BIOFILM FORMATION AND GROWTH PROMOTING ABILITY OF BACTERIA ISOLATED FROM COIR OF COCOS NUCIFERA

Background: Salinity is a critical threat to agricultural productivity, reducing crop yield and soil fertility in arid and semi-arid regions. Conventional remediation methods such as leaching and chemical desalination are expensive, unsustainable, and environmentally harmful.
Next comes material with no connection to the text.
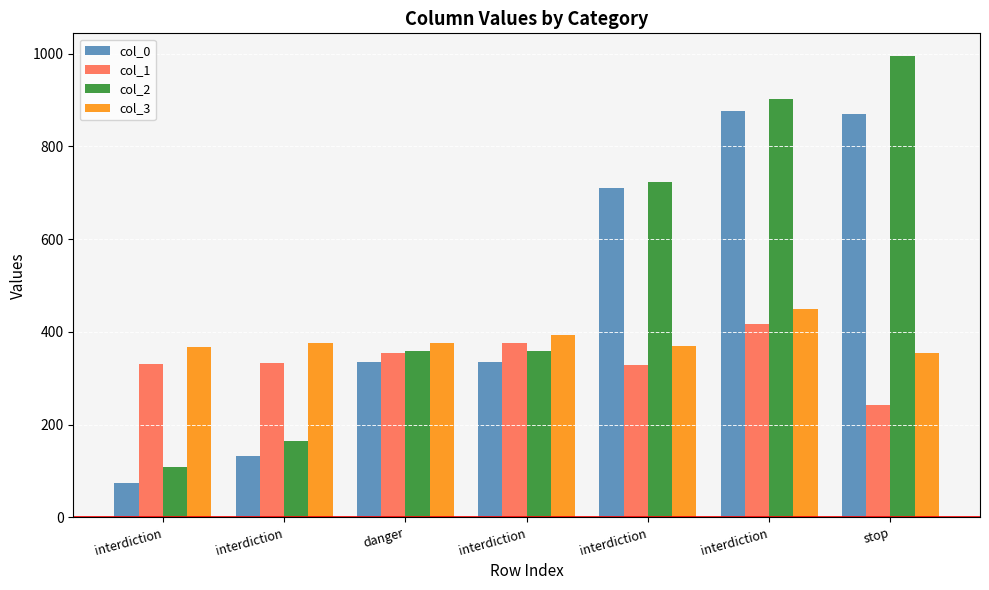

What is the maximum value shown in the chart?

994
Therefore, the development of biological approaches using halotolerant bacteria provides a sustainable alternative for reducing salinity and enhancing crop growth under salt stress.

Objective: This study aimed to isolate and characterize halotolerant bacterial strains from coco-coir and evaluate their potential to form biofilms for desalination and plant growth promotion under saline conditions.
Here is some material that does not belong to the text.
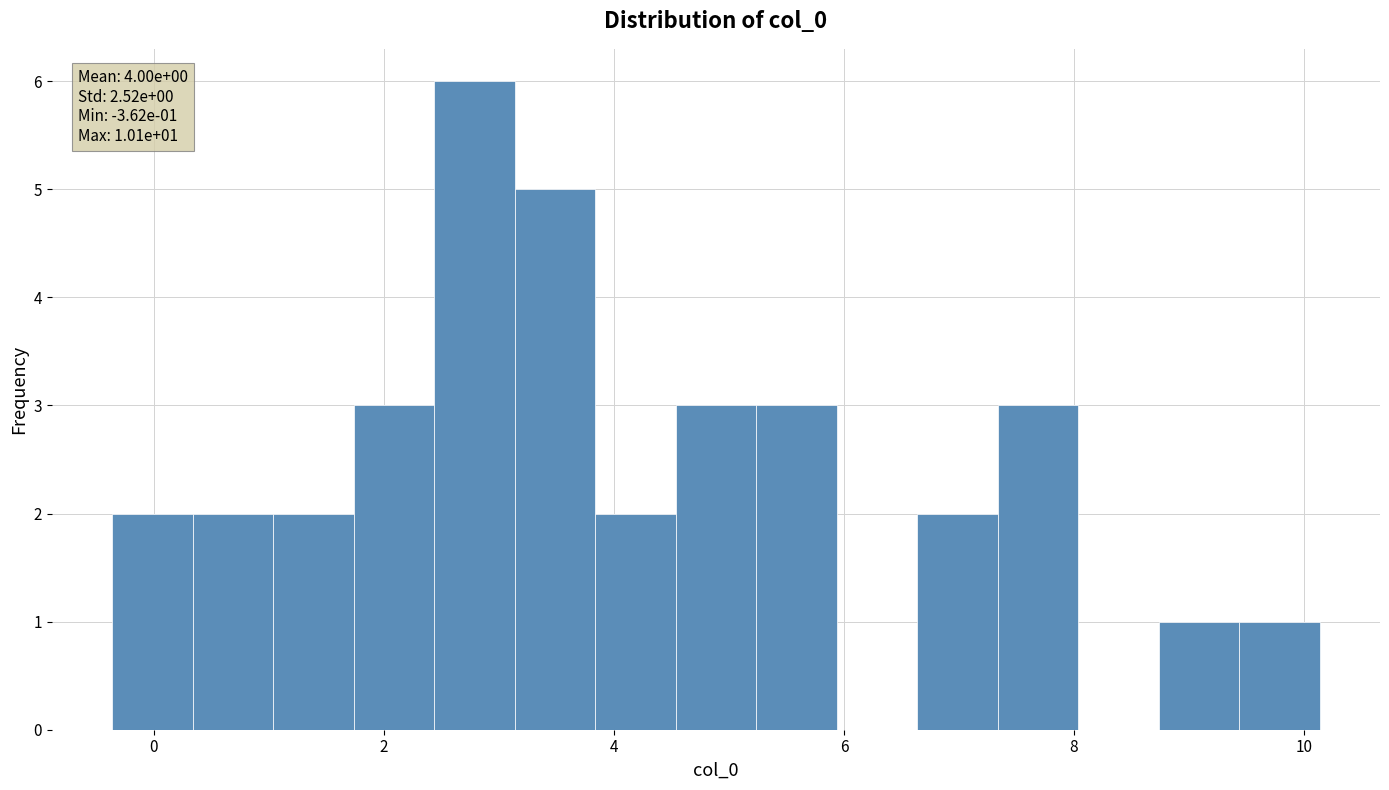

Around what value on the x-axis is the tallest bar? Give the approximate position of its centre, as read against the axis.

2.8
Methods: Coco-coir samples were aseptically collected from Lahore Garrison University and cultured on nutrient agar supplemented with 1M, 2M, and 3M NaCl to isolate halotolerant bacteria. Morphological and biochemical characterization, including Gram staining, catalase, oxidase, citrate, indole, and Voges–Proskauer tests, were conducted for identification. Six isolates (AK-1 to AK-6) were screened for biofilm formation using the crystal violet assay. Isolate AK-6, showing the highest tolerance (growth up to 2M NaCl) and strongest biofilm development, was selected for a pilot-scale desalination experiment using 1M artificial seawater with coco-coir and sand as substrata. Zea mays seeds inoculated with five isolates (AK-1, AK-3, AK-4, AK-5, and AK-6) were evaluated for germination and growth parameters under both saline and non-saline conditions.

Results: All isolates formed distinct colonies and biofilms. AK-6 demonstrated strong growth at 2M NaCl and weak growth at 3M NaCl. The pilot setup showed a 46% reduction in Na⁺ concentration over 10 days. Inoculated Zea mays plants exhibited 85% germination under 1M saline conditions compared to 0% in non-inoculated controls. Mean shoot and root lengths increased by 73% and 81%, respectively, in inoculated plants, while chlorophyll a and b levels improved significantly (p < 0.05) compared to controls.

Conclusion: Halotolerant bacterial isolates, particularly AK-6, demonstrated effective biofilm-mediated desalination and promoted Zea mays growth under salinity stress. The integration of such bacterial biofilms offers a cost-effective and eco-friendly solution for managing saline soils and water in agriculture.